Aged Care Fee Reforms from 1 November 2025: What Advisers and Clients Need to Know

Aged Care Fee Reforms

The Australian aged care system is set for one of its most significant structural changes in decades, with new residential aged care fee arrangements coming into effect on 1 November 2025. Originally planned for 1 July 2025, the reforms have been delayed to allow providers, regulators, and advisers more time to prepare.

For clients considering residential aged care, the timing of their entry could have a substantial financial impact. This was a key message delivered at the recent Akumin PD Day, where industry experts discussed the new framework and the potential consequences for residents and their families.

From Means-Tested Care Fee to New Contribution Model

Under the current system, residents in aged care may be required to pay:

  • Accommodation payments – either as a Refundable Accommodation Deposit (RAD) or Daily Accommodation Payment (DAP), determined by their means.
  • Basic daily fee – payable by all residents, currently $63.82 per day, indexed half-yearly.
  • Means-tested care fee – payable by residents with the financial capacity, subject to annual and lifetime caps.
  • Extra or additional service fees – for facilities offering premium services or accommodation.

From 1 November 2025, new entrants will see changes to this structure. The means-tested care fee will be replaced with two separate contributions:

1. Hotelling Supplement Contribution (HSC) – covering accommodation-related hospitality services such as meals, cleaning, and laundry.

2. Non-Clinical Care Contribution (NCCC) – covering personal care services like assistance with bathing, dressing, and mobility.

Both contributions will be means-tested and subject to caps. Extra and additional service fees will continue, determined by the facility’s offerings. The basic daily fee will remain in place for all residents.

Grandfathering Arrangements

One of the most important distinctions for advisers to note is that existing residents and those who enter care before 1 November 2025 will generally remain under the current fee arrangements unless they choose to transition to the new model.

This “grandfathering” provision provides a potential planning opportunity: entering care before the reforms take effect may lock in lower fees for some clients. However, for others, the new system’s means testing and caps may result in more favourable outcomes.
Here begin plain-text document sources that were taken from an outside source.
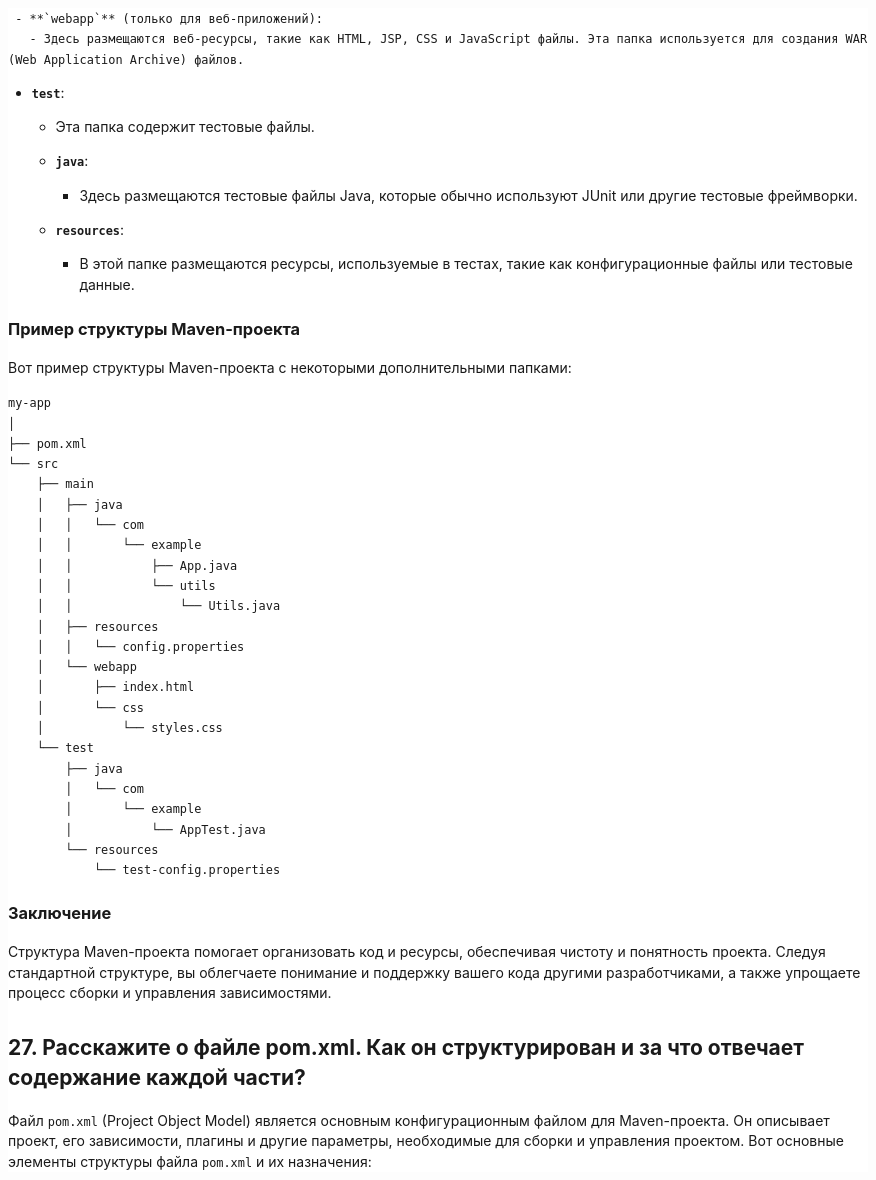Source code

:      - **`webapp`** (только для веб-приложений):
       - Здесь размещаются веб-ресурсы, такие как HTML, JSP, CSS и JavaScript файлы. Эта папка используется для создания WAR (Web Application Archive) файлов.

   - **`test`**:
     - Эта папка содержит тестовые файлы.

     - **`java`**:
       - Здесь размещаются тестовые файлы Java, которые обычно используют JUnit или другие тестовые фреймворки.

     - **`resources`**:
       - В этой папке размещаются ресурсы, используемые в тестах, такие как конфигурационные файлы или тестовые данные.

### Пример структуры Maven-проекта

Вот пример структуры Maven-проекта с некоторыми дополнительными папками:

```
my-app
│
├── pom.xml
└── src
    ├── main
    │   ├── java
    │   │   └── com
    │   │       └── example
    │   │           ├── App.java
    │   │           └── utils
    │   │               └── Utils.java
    │   ├── resources
    │   │   └── config.properties
    │   └── webapp
    │       ├── index.html
    │       └── css
    │           └── styles.css
    └── test
        ├── java
        │   └── com
        │       └── example
        │           └── AppTest.java
        └── resources
            └── test-config.properties
```

### Заключение

Структура Maven-проекта помогает организовать код и ресурсы, обеспечивая чистоту и понятность проекта. Следуя стандартной структуре, вы облегчаете понимание и поддержку вашего кода другими разработчиками, а также упрощаете процесс сборки и управления зависимостями.

## 27. Расскажите о файле pom.xml. Как он структурирован и за что отвечает содержание каждой части?
Файл `pom.xml` (Project Object Model) является основным конфигурационным файлом для Maven-проекта. Он описывает проект, его зависимости, плагины и другие параметры, необходимые для сборки и управления проектом. Вот основные элементы структуры файла `pom.xml` и их назначения:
Impact Scenarios and Timing Considerations

The Akumin PD Day panel highlighted that the decision on when to enter care should be guided by individual financial modelling. For example:

  • Clients with higher means may find the current system more advantageous, especially where the means-tested care fee is less than the combined HSC and NCCC under the new rules.
  • Clients with lower means may be unaffected, as they will continue to pay only the basic daily fee and may qualify for full or partial government support for accommodation and care costs.
  • Asset-rich but income-poor clients may need to carefully consider the trade-off between paying a lump sum RAD versus a higher ongoing DAP, especially in light of the new fee structure.

Given the complexity of the formulas and the number of moving parts — including caps, exemptions, and indexation — the panel emphasised that aged care planning is a specialised advice area that requires a deep understanding of both policy and client circumstances.

Adviser Challenges in the New Landscape

For financial advisers, the reforms introduce several new considerations:

  • Scenario Modelling – comparing pre- and post-November fee structures for clients with varying asset and income profiles.
  • Asset Strategy – assessing whether to retain or sell the family home, and the impact on means testing.
  • Funding Approach – determining the optimal mix of RAD and DAP, considering cash flow, estate planning, and government benefits.
  • Investment Alignment – ensuring sufficient income generation to meet ongoing fees while preserving capital where appropriate.

The Akumin PD Day discussion reinforced that aged care planning often intersects with estate planning, tax strategy, and social security considerations, making it an area where collaboration between advisers, paraplanners, and aged care specialists is essential.

Why Specialist Support Matters

While aged care is a growing area of client need, not every adviser specialises in it. The rules are complex, the stakes are high, and the potential for costly errors is real. Modelling the differences between the current and upcoming systems requires not just technical proficiency, but also the ability to translate those numbers into a clear, client-friendly strategy.

This is where specialist paraplanning support can make a tangible difference. At Mutual Plans, the aged care paraplanning team works alongside advisers to:

  • Model multiple aged care entry scenarios, both before and after 1 November 2025.
  • Prepare clear strategy papers comparing fee structures and identifying the optimal timing for entry.
  • Integrate aged care planning with broader retirement, estate, and investment strategies.

By leveraging specialist expertise, advisers can ensure that their clients make fully informed decisions about one of life’s most important — and often most expensive — transitions.

The upcoming aged care fee reforms mark a major shift in how residential care is funded in Australia. For clients, the timing of entry into care could result in markedly different financial outcomes. For advisers, this is an opportunity to demonstrate value through informed, strategic guidance.

With the right modelling and expert support, advisers can help clients navigate the complexities of the 1 November 2025 changes — and ensure that they enter aged care with confidence and clarity.